As much as Davis would like to play his final basketball game in the NCAA tournament, his goals go well beyond the sport.

“I’ve loved this game since I was 5 years old,” he said. “… Basketball is a beautiful game, but I’ll have no trouble walking away when this season’s over.

“I think all of us at Navy and at Army have a responsibility to lead our country in the years to come. In the last few months there’s been an increase in social awareness in a lot of ways, but we still have a long way to go. I don’t see what’s gone on as negative or feel disappointed about what’s happening. I’m optimistic. I see where we are right now as an opportunity, and I’d really like to be part of the group that changes the world, that moves us in the direction of the finish line. I think there will be history books written about what we do and how we changed the narrative of a country that was founded on racism. I want to leave a footprint here at the academy, but not just as a basketball player.”

For the next few weeks, though, Davis’s focus will be on basketball.
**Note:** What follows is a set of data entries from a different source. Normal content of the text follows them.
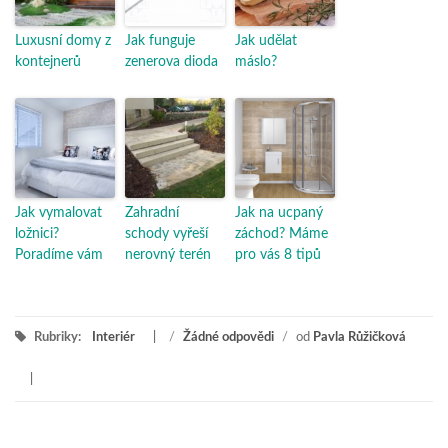
Luxusní domy z
Jak funguje
Jak udělat
kontejnerů
zenerova dioda
máslo?
Jak vymalovat
Zahradní
Jak na ucpaný
ložnici?
schody vyřeší
záchod? Máme
Poradíme vám
nerovný terén
pro vás 8 tipů
Rubriky:
Interiér
/
Žádné odpovědi
/
od
Pavla Růžičková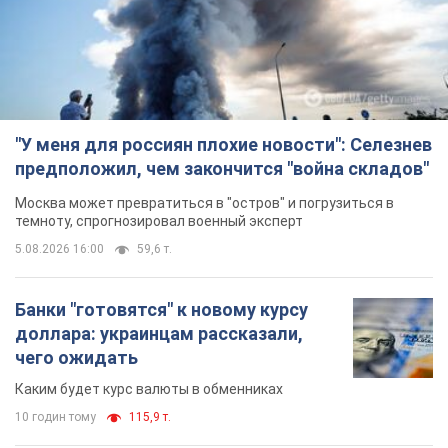
"У меня для россиян плохие новости": Селезнев
предположил, чем закончится "война складов"
Москва может превратиться в "остров" и погрузиться в
темноту, спрогнозировал военный эксперт
5.08.2026 16:00
59,6 т.
Банки "готовятся" к новому курсу
доллара: украинцам рассказали,
чего ожидать
Каким будет курс валюты в обменниках
10 годин тому
115,9 т.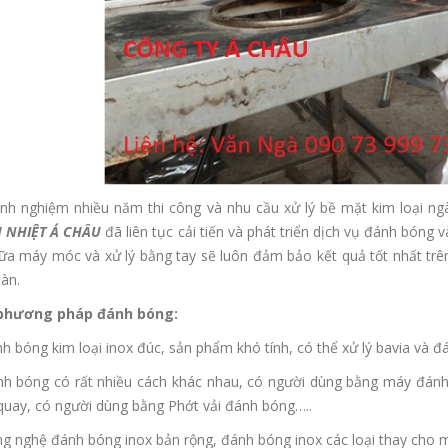
inh nghiệm nhiều năm thi công và nhu cầu xử lý bề mặt kim loại n
 NHIỆT Á CHÂU
đã liên tục cải tiến và phát triển dịch vụ đánh bóng v
ữa máy móc và xử lý bằng tay sẽ luôn đảm bảo kết quả tốt nhất tr
àn.
phương pháp đánh bóng:
h bóng kim loại inox đúc, sản phẩm khó tính, có thể xử lý bavia và đ
nh bóng có rất nhiều cách khác nhau, có người dùng bằng máy đán
quay, có người dùng bằng Phớt vải đánh bóng…..
g nghệ đánh bóng inox bản rộng, đánh bóng inox các loại thay cho 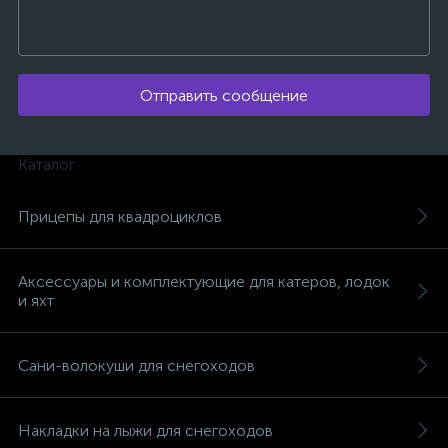
Отправить сообщение
ых
Каталог
Прицепы для квадроциклов
Аксессуары и комплектующие для катеров, лодок
и яхт
Сани-волокуши для снегоходов
Накладки на лыжи для снегоходов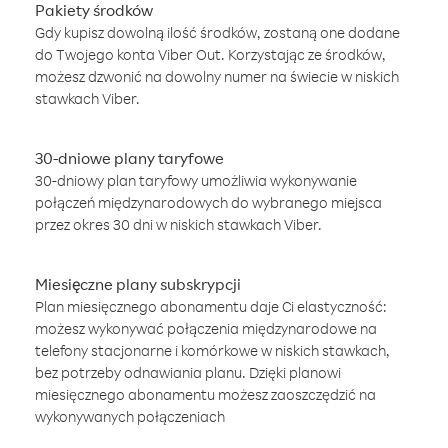
Pakiety środków
Gdy kupisz dowolną ilość środków, zostaną one dodane
do Twojego konta Viber Out. Korzystając ze środków,
możesz dzwonić na dowolny numer na świecie w niskich
stawkach Viber.
30-dniowe plany taryfowe
30-dniowy plan taryfowy umożliwia wykonywanie
połączeń międzynarodowych do wybranego miejsca
przez okres 30 dni w niskich stawkach Viber.
Miesięczne plany subskrypcji
Plan miesięcznego abonamentu daje Ci elastyczność:
możesz wykonywać połączenia międzynarodowe na
telefony stacjonarne i komórkowe w niskich stawkach,
bez potrzeby odnawiania planu. Dzięki planowi
miesięcznego abonamentu możesz zaoszczędzić na
wykonywanych połączeniach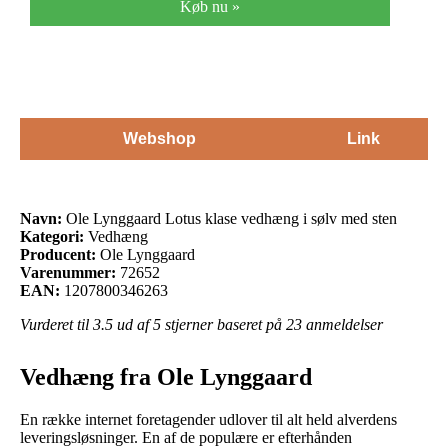
Køb nu »
Webshop
Link
Navn:
Ole Lynggaard Lotus klase vedhæng i sølv med sten
Kategori:
Vedhæng
Producent:
Ole Lynggaard
Varenummer:
72652
EAN:
1207800346263
Vurderet til
3.5
ud af 5 stjerner baseret på
23
anmeldelser
Vedhæng fra Ole Lynggaard
En række internet foretagender udlover til alt held alverdens
leveringsløsninger. En af de populære er efterhånden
When it’s over, he’ll walk away with a smile on his face.

“What basketball has done for me isn’t a cul-de-sac; it’s an avenue that will keep on running long after I stop playing,” he said. “It’s opened so many doors for me. But when it’s time to lay the dog to rest, you lay the dog down. I know I’ll walk away, fully satisfied.”

There aren’t many athletes, no matter how high they climb, who can say that. Then again, Davis is anything but a typical athlete.